● **Problem details**:
Copy nothing but the lines below running from the line containing "text_box [1205, 863, 1436, 1078]" through the line containing "Document page, 2576x1449 pixels.", both end lines included.

● **Records for the task**:
::::

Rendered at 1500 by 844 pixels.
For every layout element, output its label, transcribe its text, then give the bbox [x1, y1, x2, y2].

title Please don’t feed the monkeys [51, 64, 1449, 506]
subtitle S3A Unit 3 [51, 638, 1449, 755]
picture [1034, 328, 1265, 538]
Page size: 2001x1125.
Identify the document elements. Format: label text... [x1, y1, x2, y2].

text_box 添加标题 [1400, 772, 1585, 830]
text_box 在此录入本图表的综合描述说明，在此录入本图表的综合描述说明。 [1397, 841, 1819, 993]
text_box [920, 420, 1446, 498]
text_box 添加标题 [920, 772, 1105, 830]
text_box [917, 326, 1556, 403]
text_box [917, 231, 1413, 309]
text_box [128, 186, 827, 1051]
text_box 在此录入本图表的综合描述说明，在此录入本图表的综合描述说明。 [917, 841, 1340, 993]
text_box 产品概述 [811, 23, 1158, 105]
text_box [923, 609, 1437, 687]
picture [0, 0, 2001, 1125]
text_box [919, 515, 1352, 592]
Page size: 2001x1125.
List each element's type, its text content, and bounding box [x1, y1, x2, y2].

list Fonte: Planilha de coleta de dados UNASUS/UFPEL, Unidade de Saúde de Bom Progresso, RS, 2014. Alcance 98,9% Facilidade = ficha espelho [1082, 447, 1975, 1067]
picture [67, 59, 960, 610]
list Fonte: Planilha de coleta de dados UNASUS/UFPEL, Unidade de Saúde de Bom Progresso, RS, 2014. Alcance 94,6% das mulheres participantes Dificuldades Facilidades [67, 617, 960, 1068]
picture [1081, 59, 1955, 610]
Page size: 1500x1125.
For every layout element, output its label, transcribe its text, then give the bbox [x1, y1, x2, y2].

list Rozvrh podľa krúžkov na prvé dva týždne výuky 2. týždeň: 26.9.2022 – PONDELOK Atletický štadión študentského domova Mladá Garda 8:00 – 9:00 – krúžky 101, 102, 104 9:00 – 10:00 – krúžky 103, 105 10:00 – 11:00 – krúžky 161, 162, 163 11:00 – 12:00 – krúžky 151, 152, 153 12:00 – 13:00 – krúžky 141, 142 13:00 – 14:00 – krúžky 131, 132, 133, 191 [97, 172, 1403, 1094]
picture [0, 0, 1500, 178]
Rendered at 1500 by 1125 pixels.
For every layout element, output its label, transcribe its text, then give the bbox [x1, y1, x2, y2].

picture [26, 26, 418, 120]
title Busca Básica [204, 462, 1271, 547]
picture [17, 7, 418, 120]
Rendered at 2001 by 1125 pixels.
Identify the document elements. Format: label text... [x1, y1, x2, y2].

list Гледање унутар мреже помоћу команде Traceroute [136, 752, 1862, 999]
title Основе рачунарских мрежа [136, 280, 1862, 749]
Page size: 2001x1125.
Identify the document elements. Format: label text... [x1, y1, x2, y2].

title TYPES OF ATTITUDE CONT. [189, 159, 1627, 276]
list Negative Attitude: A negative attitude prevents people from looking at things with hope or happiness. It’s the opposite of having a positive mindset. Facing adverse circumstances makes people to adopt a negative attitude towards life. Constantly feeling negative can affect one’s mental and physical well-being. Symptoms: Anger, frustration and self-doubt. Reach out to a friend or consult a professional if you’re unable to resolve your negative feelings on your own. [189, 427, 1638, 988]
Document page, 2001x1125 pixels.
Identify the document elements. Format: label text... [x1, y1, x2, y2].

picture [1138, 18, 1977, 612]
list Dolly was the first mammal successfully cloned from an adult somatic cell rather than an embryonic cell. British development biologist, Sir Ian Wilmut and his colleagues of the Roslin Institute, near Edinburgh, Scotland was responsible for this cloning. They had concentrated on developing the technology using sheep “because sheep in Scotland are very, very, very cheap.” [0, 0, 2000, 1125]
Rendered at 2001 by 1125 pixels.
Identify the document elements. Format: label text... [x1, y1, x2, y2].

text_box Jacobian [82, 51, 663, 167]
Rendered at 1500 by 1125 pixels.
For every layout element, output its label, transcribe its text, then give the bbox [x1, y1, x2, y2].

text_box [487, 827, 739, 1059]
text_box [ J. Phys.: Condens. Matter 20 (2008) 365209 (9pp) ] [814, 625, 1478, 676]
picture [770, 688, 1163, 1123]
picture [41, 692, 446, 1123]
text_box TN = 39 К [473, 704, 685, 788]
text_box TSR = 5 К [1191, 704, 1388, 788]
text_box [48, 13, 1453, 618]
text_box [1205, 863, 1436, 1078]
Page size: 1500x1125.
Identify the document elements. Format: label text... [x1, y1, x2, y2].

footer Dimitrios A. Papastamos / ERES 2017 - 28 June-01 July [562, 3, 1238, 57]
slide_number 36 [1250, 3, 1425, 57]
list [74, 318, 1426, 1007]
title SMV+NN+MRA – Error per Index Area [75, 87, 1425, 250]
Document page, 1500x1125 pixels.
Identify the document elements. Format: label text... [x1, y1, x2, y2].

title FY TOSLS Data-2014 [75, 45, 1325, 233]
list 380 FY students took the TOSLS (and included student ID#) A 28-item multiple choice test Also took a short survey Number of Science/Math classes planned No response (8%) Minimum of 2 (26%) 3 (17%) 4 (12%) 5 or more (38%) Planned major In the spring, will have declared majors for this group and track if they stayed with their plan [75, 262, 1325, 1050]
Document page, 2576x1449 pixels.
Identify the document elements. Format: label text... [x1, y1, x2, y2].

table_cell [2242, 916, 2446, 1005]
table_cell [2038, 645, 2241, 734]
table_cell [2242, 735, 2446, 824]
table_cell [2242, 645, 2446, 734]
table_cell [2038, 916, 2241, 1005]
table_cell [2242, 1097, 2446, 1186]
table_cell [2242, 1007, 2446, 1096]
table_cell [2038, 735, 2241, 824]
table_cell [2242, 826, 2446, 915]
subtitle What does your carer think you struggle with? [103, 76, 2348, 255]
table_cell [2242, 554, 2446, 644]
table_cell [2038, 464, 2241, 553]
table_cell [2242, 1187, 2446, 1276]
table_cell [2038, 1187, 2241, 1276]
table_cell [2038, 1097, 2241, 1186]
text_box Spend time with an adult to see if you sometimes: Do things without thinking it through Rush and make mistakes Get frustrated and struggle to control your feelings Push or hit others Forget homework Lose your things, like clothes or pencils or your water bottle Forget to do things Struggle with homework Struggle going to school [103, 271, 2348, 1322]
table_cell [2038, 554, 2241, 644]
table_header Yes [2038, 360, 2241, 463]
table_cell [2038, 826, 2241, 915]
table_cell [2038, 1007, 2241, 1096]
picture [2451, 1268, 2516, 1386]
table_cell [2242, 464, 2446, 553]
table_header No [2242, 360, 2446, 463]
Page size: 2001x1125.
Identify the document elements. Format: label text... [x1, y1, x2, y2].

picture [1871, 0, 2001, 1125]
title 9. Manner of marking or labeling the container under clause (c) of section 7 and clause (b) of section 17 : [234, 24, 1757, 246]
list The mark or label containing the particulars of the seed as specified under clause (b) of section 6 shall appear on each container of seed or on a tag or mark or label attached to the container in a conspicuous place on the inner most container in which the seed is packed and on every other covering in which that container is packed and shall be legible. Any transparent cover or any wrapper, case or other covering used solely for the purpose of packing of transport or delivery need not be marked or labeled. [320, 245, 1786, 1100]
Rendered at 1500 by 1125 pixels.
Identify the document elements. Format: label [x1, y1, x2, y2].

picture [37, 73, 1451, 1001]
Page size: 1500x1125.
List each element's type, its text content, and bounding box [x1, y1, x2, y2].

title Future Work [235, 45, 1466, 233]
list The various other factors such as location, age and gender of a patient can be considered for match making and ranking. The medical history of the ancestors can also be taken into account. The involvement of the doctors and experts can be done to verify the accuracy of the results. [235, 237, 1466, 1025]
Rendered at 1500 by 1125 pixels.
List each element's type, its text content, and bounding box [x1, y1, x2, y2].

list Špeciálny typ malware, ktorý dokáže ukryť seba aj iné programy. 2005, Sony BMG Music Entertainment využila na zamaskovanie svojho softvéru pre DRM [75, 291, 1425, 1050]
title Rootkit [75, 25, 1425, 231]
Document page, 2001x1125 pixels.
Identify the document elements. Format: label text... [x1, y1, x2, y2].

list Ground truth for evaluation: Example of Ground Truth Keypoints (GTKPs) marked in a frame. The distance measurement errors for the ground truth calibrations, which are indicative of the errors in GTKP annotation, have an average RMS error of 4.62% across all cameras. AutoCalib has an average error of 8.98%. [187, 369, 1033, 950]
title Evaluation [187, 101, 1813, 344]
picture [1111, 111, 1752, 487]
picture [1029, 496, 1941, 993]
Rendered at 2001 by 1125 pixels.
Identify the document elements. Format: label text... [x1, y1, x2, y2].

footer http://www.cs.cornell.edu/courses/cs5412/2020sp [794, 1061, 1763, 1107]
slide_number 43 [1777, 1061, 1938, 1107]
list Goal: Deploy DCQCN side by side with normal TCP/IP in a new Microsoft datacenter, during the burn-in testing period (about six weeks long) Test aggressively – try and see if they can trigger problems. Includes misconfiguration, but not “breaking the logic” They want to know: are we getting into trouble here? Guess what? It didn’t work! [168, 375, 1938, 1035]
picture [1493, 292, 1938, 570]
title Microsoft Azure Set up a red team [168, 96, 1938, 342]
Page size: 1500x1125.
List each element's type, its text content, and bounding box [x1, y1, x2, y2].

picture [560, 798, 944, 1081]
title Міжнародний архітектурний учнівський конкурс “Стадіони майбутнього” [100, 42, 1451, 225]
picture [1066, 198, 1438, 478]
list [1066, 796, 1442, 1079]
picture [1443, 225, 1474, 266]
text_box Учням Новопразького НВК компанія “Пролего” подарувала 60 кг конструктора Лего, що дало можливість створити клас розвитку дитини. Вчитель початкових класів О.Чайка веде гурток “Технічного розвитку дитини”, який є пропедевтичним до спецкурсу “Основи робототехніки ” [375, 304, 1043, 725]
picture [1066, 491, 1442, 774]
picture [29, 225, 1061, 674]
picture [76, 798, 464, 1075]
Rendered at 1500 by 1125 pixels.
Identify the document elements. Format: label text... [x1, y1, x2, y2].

::::

● **Exercise answer**:
text_box [1205, 863, 1436, 1078]
Page size: 1500x1125.
Identify the document elements. Format: label text... [x1, y1, x2, y2].

footer Dimitrios A. Papastamos / ERES 2017 - 28 June-01 July [562, 3, 1238, 57]
slide_number 36 [1250, 3, 1425, 57]
list [74, 318, 1426, 1007]
title SMV+NN+MRA – Error per Index Area [75, 87, 1425, 250]
Document page, 1500x1125 pixels.
Identify the document elements. Format: label text... [x1, y1, x2, y2].

title FY TOSLS Data-2014 [75, 45, 1325, 233]
list 380 FY students took the TOSLS (and included student ID#) A 28-item multiple choice test Also took a short survey Number of Science/Math classes planned No response (8%) Minimum of 2 (26%) 3 (17%) 4 (12%) 5 or more (38%) Planned major In the spring, will have declared majors for this group and track if they stayed with their plan [75, 262, 1325, 1050]
Document page, 2576x1449 pixels.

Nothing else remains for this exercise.